On prices, Banxico kept its estimate that headline inflation will converge to 3% by the third quarter of 2026, in line with its long-term target. The bank highlighted upside risks related to persistent services inflation, possible episodes of currency depreciation, and cost adjustments, as well as downside risks stemming from more moderate activity and corrections in input prices. With this risk balance, the monetary policy stance will remain prudent and data-dependent, in what the market expects will be a gradual normalization process to preserve anchored expectations.
On the labor front, the institution forecasts that in 2025, between 40,000 and 200,000 formal jobs affiliated with the IMSS will be created, below the previous range of 110,000 to 290,000 positions. The report also incorporates an expectation of 1.3 to 1.5 million platform workers being registered, which would significantly increase the rolls, though this does not necessarily represent net new job creation.

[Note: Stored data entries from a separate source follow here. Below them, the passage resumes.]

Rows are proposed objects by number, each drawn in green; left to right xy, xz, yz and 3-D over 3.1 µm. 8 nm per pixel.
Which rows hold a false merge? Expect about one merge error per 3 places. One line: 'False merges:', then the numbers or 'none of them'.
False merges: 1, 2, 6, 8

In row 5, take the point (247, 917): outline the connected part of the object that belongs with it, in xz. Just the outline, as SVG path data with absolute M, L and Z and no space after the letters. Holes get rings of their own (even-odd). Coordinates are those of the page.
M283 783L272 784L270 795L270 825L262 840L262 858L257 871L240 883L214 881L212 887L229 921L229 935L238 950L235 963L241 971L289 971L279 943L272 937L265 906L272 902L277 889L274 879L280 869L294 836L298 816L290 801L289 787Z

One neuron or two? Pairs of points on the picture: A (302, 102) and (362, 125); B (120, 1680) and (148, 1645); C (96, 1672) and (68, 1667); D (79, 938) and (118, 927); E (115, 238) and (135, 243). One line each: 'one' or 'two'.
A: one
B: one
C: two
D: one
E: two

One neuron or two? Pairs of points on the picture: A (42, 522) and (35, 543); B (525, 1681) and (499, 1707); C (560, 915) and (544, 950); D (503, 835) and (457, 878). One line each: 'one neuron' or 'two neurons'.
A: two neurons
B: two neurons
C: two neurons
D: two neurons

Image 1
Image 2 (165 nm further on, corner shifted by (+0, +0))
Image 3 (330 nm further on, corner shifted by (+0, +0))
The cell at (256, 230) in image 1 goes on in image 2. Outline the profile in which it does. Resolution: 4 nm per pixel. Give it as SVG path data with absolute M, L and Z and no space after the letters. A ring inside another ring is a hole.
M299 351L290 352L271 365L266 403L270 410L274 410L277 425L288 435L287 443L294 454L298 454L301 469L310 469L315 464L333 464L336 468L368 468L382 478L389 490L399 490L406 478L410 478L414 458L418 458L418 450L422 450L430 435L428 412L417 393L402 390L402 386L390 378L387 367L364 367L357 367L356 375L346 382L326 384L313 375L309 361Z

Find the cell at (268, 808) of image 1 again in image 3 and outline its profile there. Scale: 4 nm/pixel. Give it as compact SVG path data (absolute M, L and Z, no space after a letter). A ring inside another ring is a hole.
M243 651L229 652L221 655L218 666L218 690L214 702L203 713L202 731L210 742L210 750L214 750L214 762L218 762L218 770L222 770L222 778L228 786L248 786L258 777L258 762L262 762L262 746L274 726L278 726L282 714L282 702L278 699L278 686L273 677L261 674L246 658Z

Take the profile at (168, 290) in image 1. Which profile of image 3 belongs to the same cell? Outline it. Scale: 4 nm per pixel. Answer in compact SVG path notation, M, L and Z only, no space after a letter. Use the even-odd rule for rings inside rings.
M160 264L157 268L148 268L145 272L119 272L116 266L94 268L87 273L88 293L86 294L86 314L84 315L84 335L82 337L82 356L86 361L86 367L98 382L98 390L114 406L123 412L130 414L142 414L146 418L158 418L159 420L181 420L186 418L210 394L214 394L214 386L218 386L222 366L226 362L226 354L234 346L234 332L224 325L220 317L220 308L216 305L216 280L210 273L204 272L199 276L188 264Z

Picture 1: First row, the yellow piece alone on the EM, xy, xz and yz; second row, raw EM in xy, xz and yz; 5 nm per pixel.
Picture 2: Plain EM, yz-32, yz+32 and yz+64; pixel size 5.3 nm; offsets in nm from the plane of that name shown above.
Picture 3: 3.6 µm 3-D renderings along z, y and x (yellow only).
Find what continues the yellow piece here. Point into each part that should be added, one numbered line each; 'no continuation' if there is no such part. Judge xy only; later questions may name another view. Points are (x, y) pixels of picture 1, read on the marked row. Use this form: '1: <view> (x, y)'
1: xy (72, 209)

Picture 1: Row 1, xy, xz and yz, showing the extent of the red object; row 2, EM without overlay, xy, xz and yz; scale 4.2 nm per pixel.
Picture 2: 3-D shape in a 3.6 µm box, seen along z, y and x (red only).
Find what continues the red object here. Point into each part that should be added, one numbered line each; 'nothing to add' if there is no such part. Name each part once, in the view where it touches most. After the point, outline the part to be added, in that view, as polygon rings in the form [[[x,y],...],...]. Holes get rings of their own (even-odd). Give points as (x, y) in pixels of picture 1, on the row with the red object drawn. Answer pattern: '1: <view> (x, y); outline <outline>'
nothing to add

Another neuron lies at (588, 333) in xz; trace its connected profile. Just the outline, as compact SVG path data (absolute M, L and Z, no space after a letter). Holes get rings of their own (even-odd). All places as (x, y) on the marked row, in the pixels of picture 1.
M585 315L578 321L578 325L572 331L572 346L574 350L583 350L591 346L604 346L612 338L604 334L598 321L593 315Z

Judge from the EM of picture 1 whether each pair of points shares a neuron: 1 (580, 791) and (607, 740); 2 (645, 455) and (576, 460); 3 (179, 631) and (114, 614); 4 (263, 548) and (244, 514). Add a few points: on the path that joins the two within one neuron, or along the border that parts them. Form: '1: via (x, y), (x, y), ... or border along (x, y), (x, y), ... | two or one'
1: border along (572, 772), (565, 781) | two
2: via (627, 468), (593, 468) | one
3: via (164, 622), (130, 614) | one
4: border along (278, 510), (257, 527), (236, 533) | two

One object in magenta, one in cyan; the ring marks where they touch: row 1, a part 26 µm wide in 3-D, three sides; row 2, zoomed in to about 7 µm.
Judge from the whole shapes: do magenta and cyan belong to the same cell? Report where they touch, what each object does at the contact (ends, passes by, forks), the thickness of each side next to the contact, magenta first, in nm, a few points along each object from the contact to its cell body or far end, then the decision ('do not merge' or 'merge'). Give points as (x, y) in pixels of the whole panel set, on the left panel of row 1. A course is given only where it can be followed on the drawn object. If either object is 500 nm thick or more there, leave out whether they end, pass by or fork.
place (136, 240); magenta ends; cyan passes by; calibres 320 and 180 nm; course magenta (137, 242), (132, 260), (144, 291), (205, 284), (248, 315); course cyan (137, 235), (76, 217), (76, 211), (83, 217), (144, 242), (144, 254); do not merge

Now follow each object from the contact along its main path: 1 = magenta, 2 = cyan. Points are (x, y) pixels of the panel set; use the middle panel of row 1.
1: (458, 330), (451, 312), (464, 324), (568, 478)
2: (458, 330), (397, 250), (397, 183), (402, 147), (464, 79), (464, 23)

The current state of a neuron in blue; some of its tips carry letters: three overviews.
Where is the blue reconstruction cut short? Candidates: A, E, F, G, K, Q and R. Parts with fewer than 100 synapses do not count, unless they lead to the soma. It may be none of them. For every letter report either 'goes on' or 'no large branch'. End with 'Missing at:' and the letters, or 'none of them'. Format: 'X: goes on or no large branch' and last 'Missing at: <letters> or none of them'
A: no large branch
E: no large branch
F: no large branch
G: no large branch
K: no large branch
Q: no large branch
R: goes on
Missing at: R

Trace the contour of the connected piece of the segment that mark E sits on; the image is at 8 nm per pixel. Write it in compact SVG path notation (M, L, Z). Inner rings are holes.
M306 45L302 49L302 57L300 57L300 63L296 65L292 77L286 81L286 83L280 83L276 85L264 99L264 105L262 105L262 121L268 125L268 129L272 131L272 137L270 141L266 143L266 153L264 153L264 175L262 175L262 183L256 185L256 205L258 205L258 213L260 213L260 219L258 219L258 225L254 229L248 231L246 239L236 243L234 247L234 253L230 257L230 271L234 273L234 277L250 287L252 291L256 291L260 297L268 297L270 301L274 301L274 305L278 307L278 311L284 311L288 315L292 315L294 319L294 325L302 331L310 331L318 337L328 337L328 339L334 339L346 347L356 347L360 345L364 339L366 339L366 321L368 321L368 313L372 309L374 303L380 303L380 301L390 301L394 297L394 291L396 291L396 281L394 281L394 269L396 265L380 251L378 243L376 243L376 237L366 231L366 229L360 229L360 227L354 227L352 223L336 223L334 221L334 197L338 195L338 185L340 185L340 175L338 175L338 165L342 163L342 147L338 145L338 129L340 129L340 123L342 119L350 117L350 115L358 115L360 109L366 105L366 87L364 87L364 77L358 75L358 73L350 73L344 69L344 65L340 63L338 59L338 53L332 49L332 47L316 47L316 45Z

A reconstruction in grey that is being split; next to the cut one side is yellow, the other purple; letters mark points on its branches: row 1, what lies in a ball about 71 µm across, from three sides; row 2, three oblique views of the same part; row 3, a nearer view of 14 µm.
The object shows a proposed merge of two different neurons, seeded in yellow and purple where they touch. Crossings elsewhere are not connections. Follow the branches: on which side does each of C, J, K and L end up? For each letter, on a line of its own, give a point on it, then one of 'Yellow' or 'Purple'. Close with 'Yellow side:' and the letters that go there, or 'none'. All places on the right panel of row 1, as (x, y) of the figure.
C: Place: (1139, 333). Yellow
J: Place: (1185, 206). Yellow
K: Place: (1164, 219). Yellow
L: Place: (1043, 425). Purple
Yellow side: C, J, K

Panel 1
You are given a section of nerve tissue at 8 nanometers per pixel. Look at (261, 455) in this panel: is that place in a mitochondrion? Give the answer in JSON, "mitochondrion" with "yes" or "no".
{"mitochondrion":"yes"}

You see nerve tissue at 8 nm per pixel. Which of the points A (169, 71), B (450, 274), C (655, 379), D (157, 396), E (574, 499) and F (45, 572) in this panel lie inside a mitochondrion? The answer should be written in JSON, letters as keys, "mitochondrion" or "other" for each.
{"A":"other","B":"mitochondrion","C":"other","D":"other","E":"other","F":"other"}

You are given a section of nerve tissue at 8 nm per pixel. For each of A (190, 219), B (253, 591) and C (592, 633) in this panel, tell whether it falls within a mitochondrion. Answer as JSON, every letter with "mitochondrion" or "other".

For 2026, formal job creation is expected to range from 260,000 to 460,000, just below the prior interval.
Banxico noted that the Mexican economy could continue to outperform conservative scenarios if the effects of changes in U.S. economic policy are delayed. However, a faster tightening of external financial conditions, new trade measures, or a sharper slowdown in the U.S. could lead to weaker export growth and increased currency volatility, with implications for the inflation trajectory.
Looking to the medium term, achieving the potential of nearshoring will require addressing bottlenecks in energy, water, and logistics infrastructure, as well as regulatory certainty to accelerate projects. Coordination between public and private investment will be crucial to expanding electricity and transportation capacity, particularly in the north and Bajío regions, while the south-southeast continues to benefit from public works but lags in productivity. The evolution of public finances, the needs of the energy sector, and business confidence will be key factors to monitor.
In summary, Banxico's upward revision acknowledges economic resilience but also a still fragile environment. With inflation expected to gradually reach the target by 2026 and a labor market showing mixed signals, the risk balance for growth remains evenly poised. The pace of disinflation, the dynamics of investment, and the performance of the U.S. economy will determine the direction of upcoming macroeconomic surprises.
Final observation: The adjustment of the GDP forecast to 0.6% offers some relief, but does not dispel the challenges ahead. Achieving inflation consolidation at 3% by 2026, advancing labor formalization—including the inclusion of platform workers—and the ability to capitalize on nearshoring amid an uncertain external environment will define the pace of the Mexican economy in the coming quarters.